Fertilizing Ayurvedic herbs

 In General, Growing Guides

Now that spring is nearly here, it’s time to think about pruning and fertilizing your Ayurvedic herbs. Luckily, they tend to be long-lived plants, but that means that they consume the nutrients in their original potting soil and then need a little extra boost.

Most Ayurvedic herbs are day-length sensitive, which means they slow down their rate of growth in the winter when the days are shorter, and then respond rapidly it warms up as you can move them back out into “real” sun. It probably has a lot to do with monsoon season too — they slow down their growth when it’s dry and then perk up when it finally starts raining again.

The first and absolutely most important rule with any plant is DON’T OVER-FERTILIZE. A little bit is good but too much is absolutely deadly. We recommend following the directions on the package you buy EXACTLY the first time you fertilize in the spring and then using it half-strength twice as often for optimum growth through the summer.

Secondly, you need to feed a BALANCED fertilizer.
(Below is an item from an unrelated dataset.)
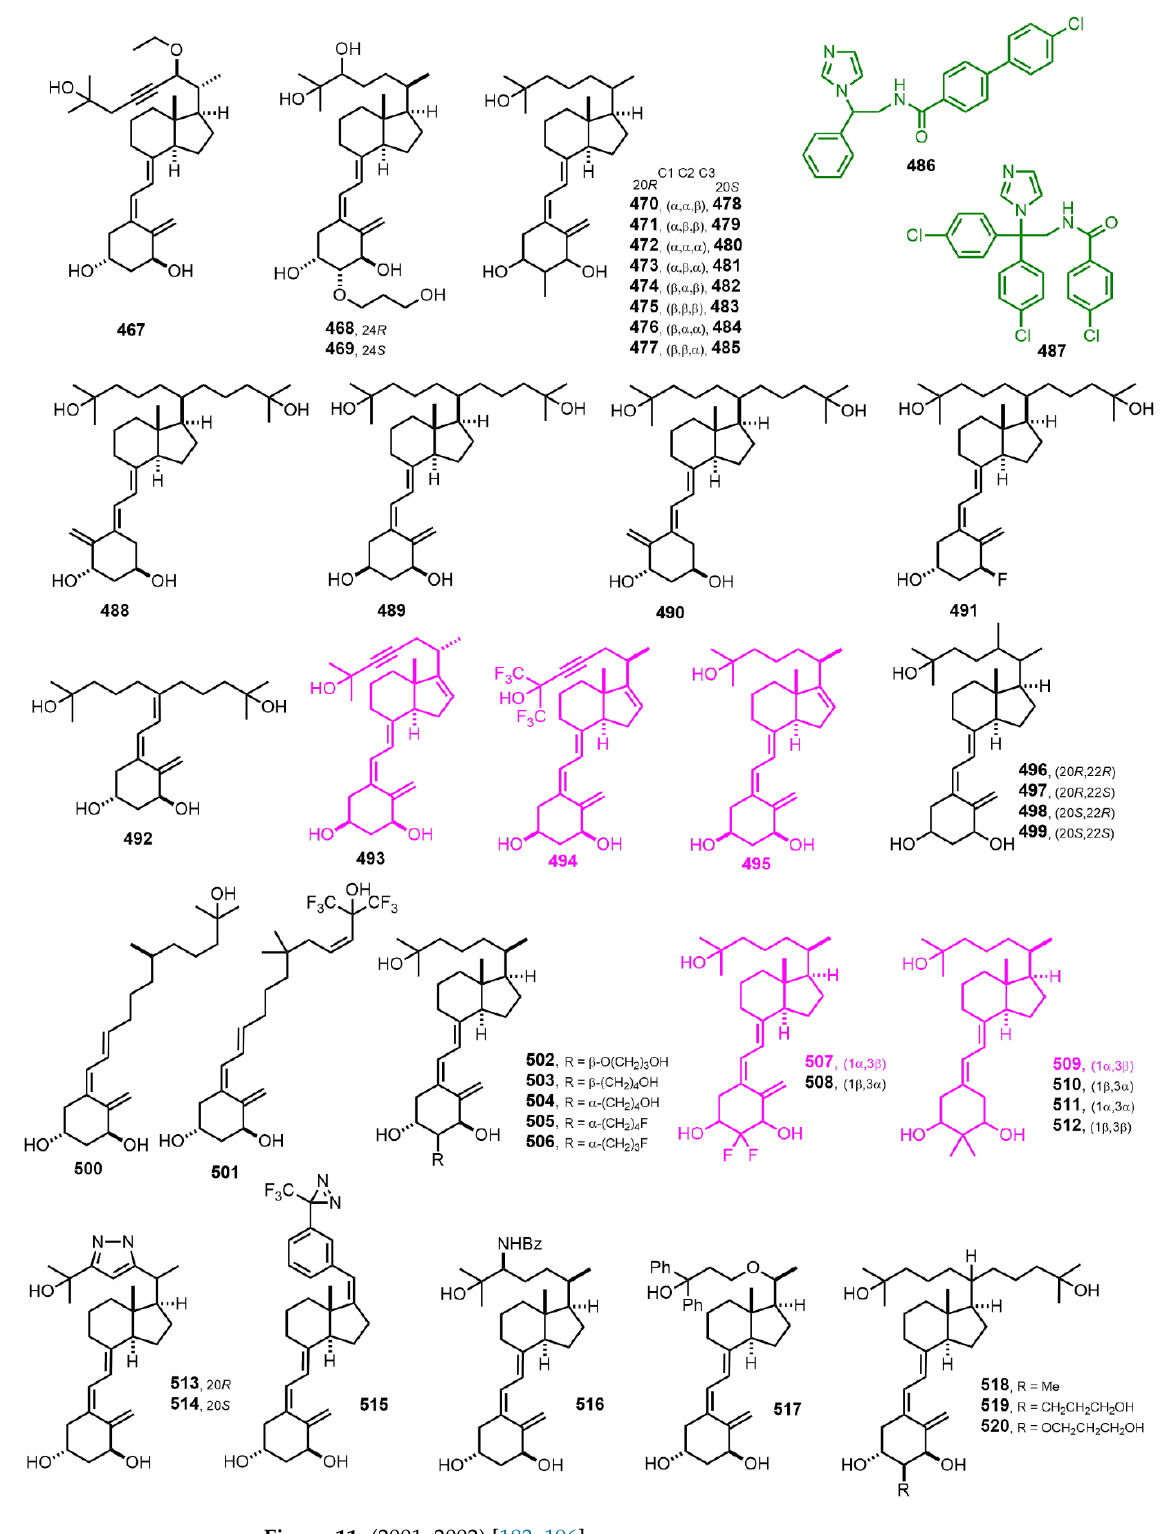
Figure 11. (2001-2002) [183 – 196].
Some organic fertilizers, like fish emulsion, are great supplements but they’re high in one nutrient (nitrogen) and totally deficient in critical compounds like phosphate and potassium. Look for fertilizers with three big numbers on the front of the package and make sure they’re somewhat balanced. They don’t need to 100% match but they shouldn’t read 5-0-0 either.

You also have a choice on what kind of fertilizer you use. We use a balanced chicken poop on our plants because it’s important to us to grow organically, but we have to buy it by the pallet — obviously not a good option for most of our customers.

Honestly, the easiest option is chemical fertilizer. They’re simple to use, easily water-soluble and usually come with balanced nutrients. A friend explained the difference between chemicals and natural fertilizers as something like an intravenous drip that keeps a patient alive vs. real food that you eat. Real food is better but the nutrients are similar. They’re also easily available in big-box garden centers.

If you have a good garden center nearby, we highly recommend that you shop locally for specialty fertilizers — ask a knowledgeable person about what’s best in your region. If your choices are limited, you may want to consider these options:

Organic Plant Magic: Follow the directions exactly and don’t believe the blurb about not burning plants. Any fertilizer overdose can kill.

Neptune’s Fish & Seaweed Blend: We use this regularly in the summer to spray the plants for a little picker-up when we’re getting lots of rain. Using it as a spray early in the morning is like a shot of strong coffee if they’re stressed from so much rainwater leaching the granular fertilizer from their pots

Vegan fertilizer: We haven’t tried this because it’s significantly more expensive than the animal by-product we use most often, but it has great reviews and we like the company’s commitment to fully explaining what their ingredients are and do for your plants.